Austria

Wasserstoffstrategie für Österreich

The Austrian hydrogen strategy is defined by five key priorities: achievement of climate neutrality by 2040, use of climate-neutral hydrogen, focus on priority consumption sectors, energy efficiency and cost-effectiveness and development of hydrogen infrastructure. Hydrogen is seen as an important building block for decarbonisation, to secure the energy supply and to decarbonise sectors where direct electrification is not a viable option due to technical and economical limitations.

PRODUCTION

For hydrogen production, the strategy provides two key concepts:

1. renewable hydrogen, which is water electrolysis with renewable electricity or processes based on biomass of sustainable origin; 
2. climate-neutral hydrogen, which is produced from methane via reformation with CCUS or pyrolisis. Two important conditions are in place for such hydrogen to be considered climate-neutral: no greenhouse gas emissions are to be released and no nuclear energy is to be used in the production processes.

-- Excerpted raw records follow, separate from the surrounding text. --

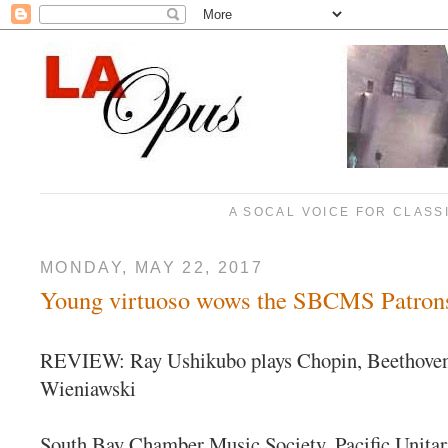
A SOCAL VOICE FOR CLASS
MONDAY, MAY 22, 2017
Young virtuoso wows the SBCMS Patrons
REVIEW: Ray Ushikubo plays Chopin, Beethoven
Wieniawski
South Bay Chamber Music Society, Pacific Unitar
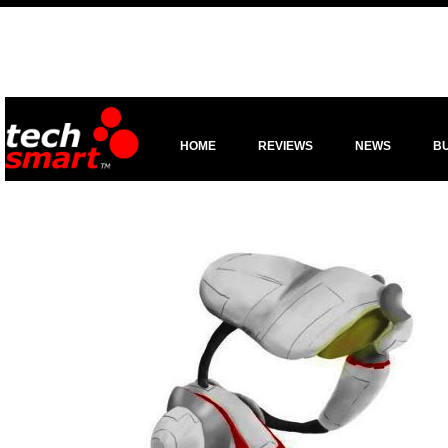
HOME
REVIEWS
NEWS
B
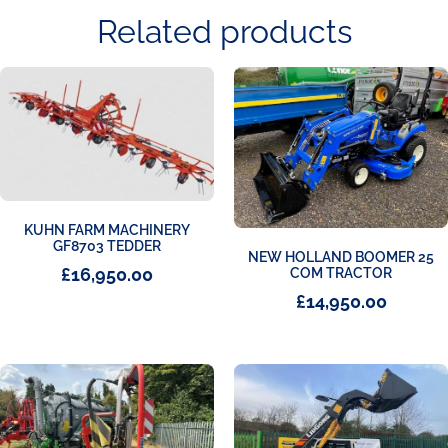
Related products
KUHN FARM MACHINERY
GF8703 TEDDER
NEW HOLLAND BOOMER 25
£
16,950.00
COM TRACTOR
£
14,950.00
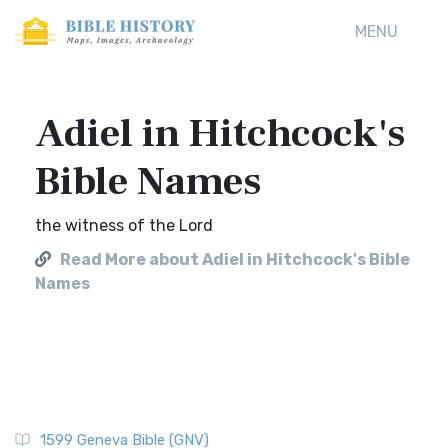
MENU
Adiel in Hitchcock's
Bible Names
the witness of the Lord
Read More about Adiel in Hitchcock's Bible
Names
1599 Geneva Bible (GNV)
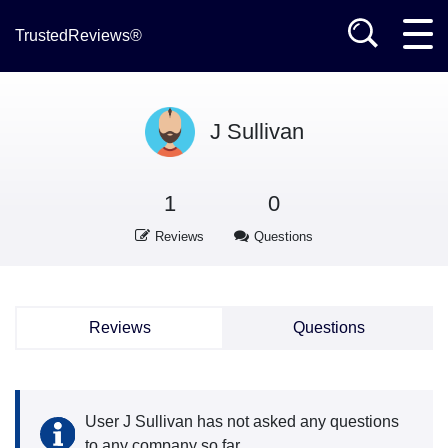
TrustedReviews®
J Sullivan
1
0
Reviews
Questions
Reviews
Questions
User J Sullivan has not asked any questions
to any company so far.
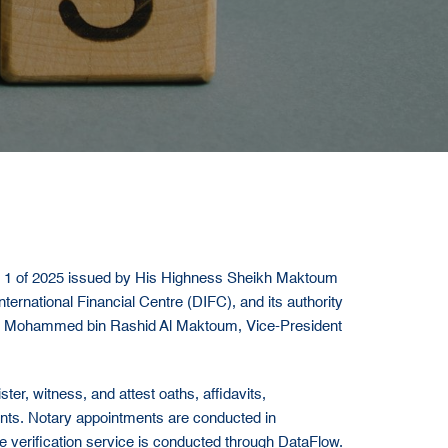
. 1 of 2025 issued by His Highness Sheikh Maktoum
rnational Financial Centre (DIFC), and its authority
kh Mohammed bin Rashid Al Maktoum, Vice-President
er, witness, and attest oaths, affidavits,
ments. Notary appointments are conducted in
e verification service is conducted through DataFlow.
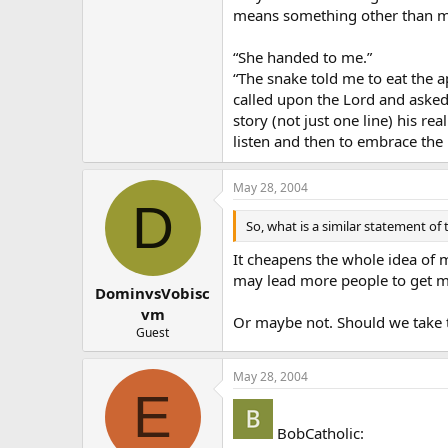
means something other than m
“She handed to me.”
“The snake told me to eat the a
called upon the Lord and asked
story (not just one line) his r
listen and then to embrace the l
May 28, 2004
D
So, what is a similar statement of 
It cheapens the whole idea of m
may lead more people to get m
DominvsVobisc
vm
Or maybe not. Should we take t
Guest
May 28, 2004
E
BobCatholic:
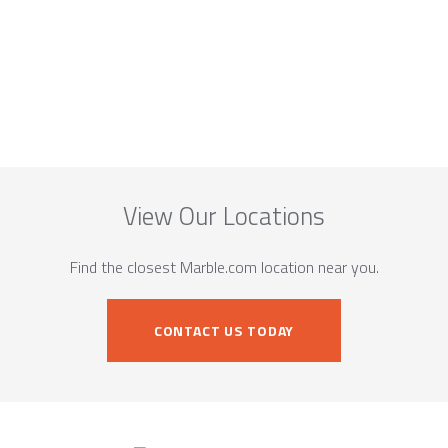
View Our Locations
Find the closest Marble.com location near you.
CONTACT US TODAY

To stimulate the production of renewable hydrogen the strategy foresees instruments such as investment subsidies for electrolysis systems, preferential treatment for network tariffs, green electricity subsidy allocations and change in connection costs, as well as a quota for the sale of renewable gases.

INFRASTRUCTURE AND STORAGE

On a system level, the strategy recognises the importance of PtX processes for sector-coupling. The importance of which stems for the target to achieve 100% renewable power supply nationally by 2030. 

Specifically for gas infrastructure, the focus placed is on pure hydrogen infrastructure to supply industrial clusters and other large consumers. This is to be achieved through reconversion of existing natural gas pipelines. New hydrogen infrastructure is to be assessed on a case-by-case basis. Hydrogen blending is not seen as a viable option, considering the scarcity of renewable hydrogen, although an increase of the current limit of 10% of hydrogen in the natural gas grid will be examined. 

In relation to storage, short and medium capacity storage is to be done in appropriate containers, either in liquid or gaseous state. For long-term underground storage, further research and development, as well as improvements to the regulatory framework are needed.

END-USES

Mobility

In the various segments of road transport, an overlap of BEV and FCEV is expected. The application of hydrogen technologies in mobility is to occur in relation to long-ranges and high loads with short-refuelling times (e.g. buses, coaches, freight). Specifically for rail, the national goal for 2030 is to electrify 85% of the national rail network, with the remaining routes to be covered by battery-electric and hydrogen trains. Two sectors where hydrogen will play a key role for decarbonisation are aviation and water transport. As hydrogen or e-fuels are seen as the main feasible way to “electrify” these sectors.

Industry

The application of hydrogen to industry is to happen mainly in three sectors:

1. in the chemical industry, where existing fossil-based hydrogen is to be replaced with green or climate neutral hydrogen (e.g. ammonia production), as well as some of the existing natural gas consumption, which can also be replaced by hydrogen (e.g. methanol production);
2. in iron and steel production, climate neutral hydrogen can be used as reducing agent and energy carrier;
3. in other industrial processes (e.g. cement, and glass industries) where temperature requirements, process management, and other requirements, make direct electrification not viable.